ØIn addition to training sessions, Member States should ensure adequate training focusing on appropriate risk assessments of relevant products/business models for staff, compliance officers and retailers; and
ØFurther guidance should be given to obliged entities on the concept of ‘several operations which appear to be linked’.
(5)Collection and transfers of funds through a non-profit organisation
ØMember States should ensure that non-profit organisations are more involved in national risk assessments;
ØMember States should develop information and awareness‑raising programmes on the risk of non-profit organisations being abused and provide awareness‑raising materials for them; and
ØMember States should further analyse the risks faced by non-profit organisations.
(6)New products/sectors — professional football, free ports, investor citizenship and residence schemes
ØProfessional football – Member States should consider which actors should be covered by the obligation to report suspicious transactions and what requirements should apply to the control and registration of the origin of the account holders and the beneficiaries of money.

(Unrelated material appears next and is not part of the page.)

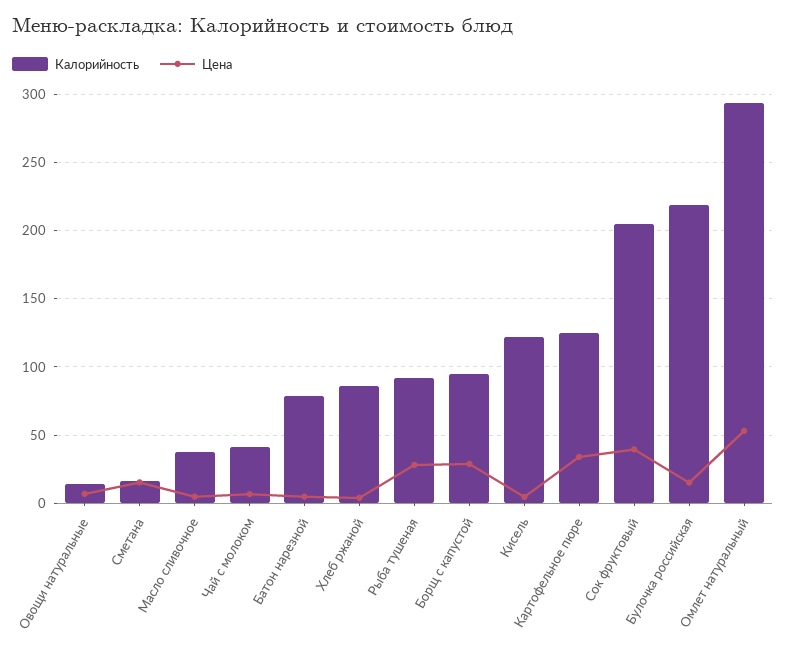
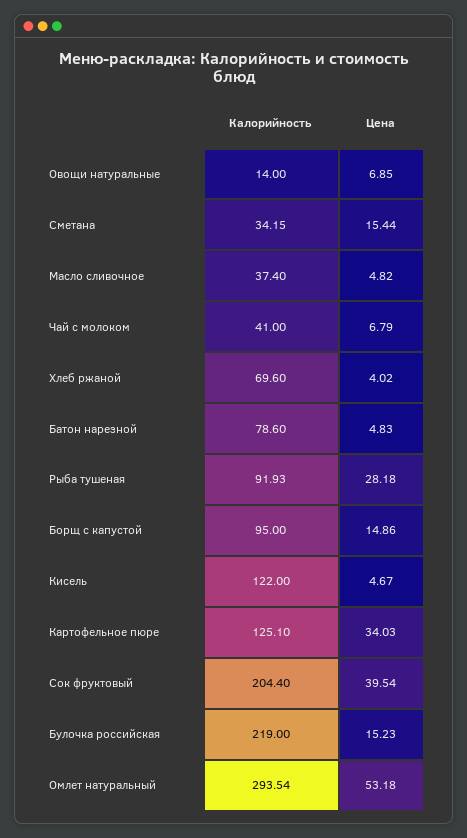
Калорийность, Сметана: 15 -> 34.15
Калорийность, Хлеб ржаной: 85 -> 69.6
Цена, Борщ с капустой: 30 -> 14.86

ØFree ports – Member States should implement independent, regular anti-money laundering audits of agreed free zone operators’ compliance functions and ensure adequate and consistent enforcement of the anti-money laundering procedures and oversight already enshrined in law.
ØInvestor citizenship and residence schemes – Member States should consider the money laundering risks of investor citizenship and residence.
5.CONCLUSION
The Commission will continue to monitor the implementation of the recommendations of this supranational risk assessment and report again by 2021. The review will also assess how EU and national measures affect risk levels, and will examine the impact of more recent changes to the regulatory framework. The Commission will also conduct a study on the effective implementation of the 4th Anti-Money Laundering Directive by Member States.